6.5/10

Glitches and alleged unplayability aside, the game is (design wise) a pretty interesting attempt at merging immersive sim, open world, and rpg mechanics. Just like TW3, it doesn't work at all: as an immersive sim, it's far too easy and can be mastered without experimenting with different approaches or strategies; as an open world, it has very good subplots and characters but it's imbued with ludonarrative dissonances that make it very hard to feel immersed; as a rpg, just like TW3, it's far too similar to an action movie - every quest, being it primary or secondary (not to mention the other activities) ends up in killing dozens of enemies, making stuff explode, and so on and so forth. You just cannot choose to avoid violence. It is also basically impossible to roleplay here: V has their own voice, feelings, and choices (and you are not even controlling them, at time you just switch your playable character without any reason or narrative coherence). Also, V's growth and improvements only revolve around killing or hacking stuff.

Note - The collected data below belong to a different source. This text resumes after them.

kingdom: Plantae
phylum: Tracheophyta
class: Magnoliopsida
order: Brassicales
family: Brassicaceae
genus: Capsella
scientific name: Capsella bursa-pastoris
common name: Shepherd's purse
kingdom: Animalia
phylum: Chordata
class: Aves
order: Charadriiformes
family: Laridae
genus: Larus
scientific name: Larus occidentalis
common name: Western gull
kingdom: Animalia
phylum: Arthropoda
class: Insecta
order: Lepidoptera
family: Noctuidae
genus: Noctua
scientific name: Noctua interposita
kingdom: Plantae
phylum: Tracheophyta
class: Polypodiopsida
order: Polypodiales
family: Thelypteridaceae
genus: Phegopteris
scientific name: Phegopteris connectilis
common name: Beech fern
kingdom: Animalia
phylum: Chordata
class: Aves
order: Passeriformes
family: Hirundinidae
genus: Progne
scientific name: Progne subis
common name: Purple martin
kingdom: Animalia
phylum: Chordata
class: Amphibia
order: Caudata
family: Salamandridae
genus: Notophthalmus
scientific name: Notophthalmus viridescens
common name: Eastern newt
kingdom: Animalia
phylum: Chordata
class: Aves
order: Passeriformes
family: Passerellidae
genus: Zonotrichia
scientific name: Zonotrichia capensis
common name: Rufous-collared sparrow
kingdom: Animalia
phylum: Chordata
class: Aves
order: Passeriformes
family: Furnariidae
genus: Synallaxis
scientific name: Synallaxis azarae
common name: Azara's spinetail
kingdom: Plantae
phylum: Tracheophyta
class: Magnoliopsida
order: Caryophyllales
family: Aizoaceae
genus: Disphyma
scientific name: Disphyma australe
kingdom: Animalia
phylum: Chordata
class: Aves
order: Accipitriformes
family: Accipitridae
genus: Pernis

Just like TW3 (I cannot but repeat it: people went crazy for that game, which instead has almost the exact same flaws as this one), it is also rather fragile for what concerns its narrative: it's full of plot holes you just can't ignore, characters act and react haphazardly all the time, V changes their mind from beginning to end without telling you, Silverhand is basically bipolar.

Just like TW3, to appreciate Cyberpunk 2077 you must take, understand, and play it as pure playable worldbuilding. And the game is just brilliant at building a huge and multifaceted cyberpunk world. All the cyberpunk themes, aesthetics, tropes, and archetypes you can think of are there, wonderfully merged. It's basically a playable hyper-capitalistic dystopia, a nightmare in which you cannot but perceive reality as an artifact (and in facts when your system malfunctions the world as a whole glitches), yourself as a technology, and society as a byproduct of economy and exploitation. Plots and subplots may be dissonant and conflictual but they so brilliantly and effectively address the main philosophy of cyberpunk you just cannot but fall in love with them.

Cyberpunk 2077 is not a good piece of interactive fiction. It's neither a good game nor a good piece of narrative. And yet it's a playable compendium of cyberpunk imageries. Which is great. Just like TW3 was a great compendium of dark medieval fantasy.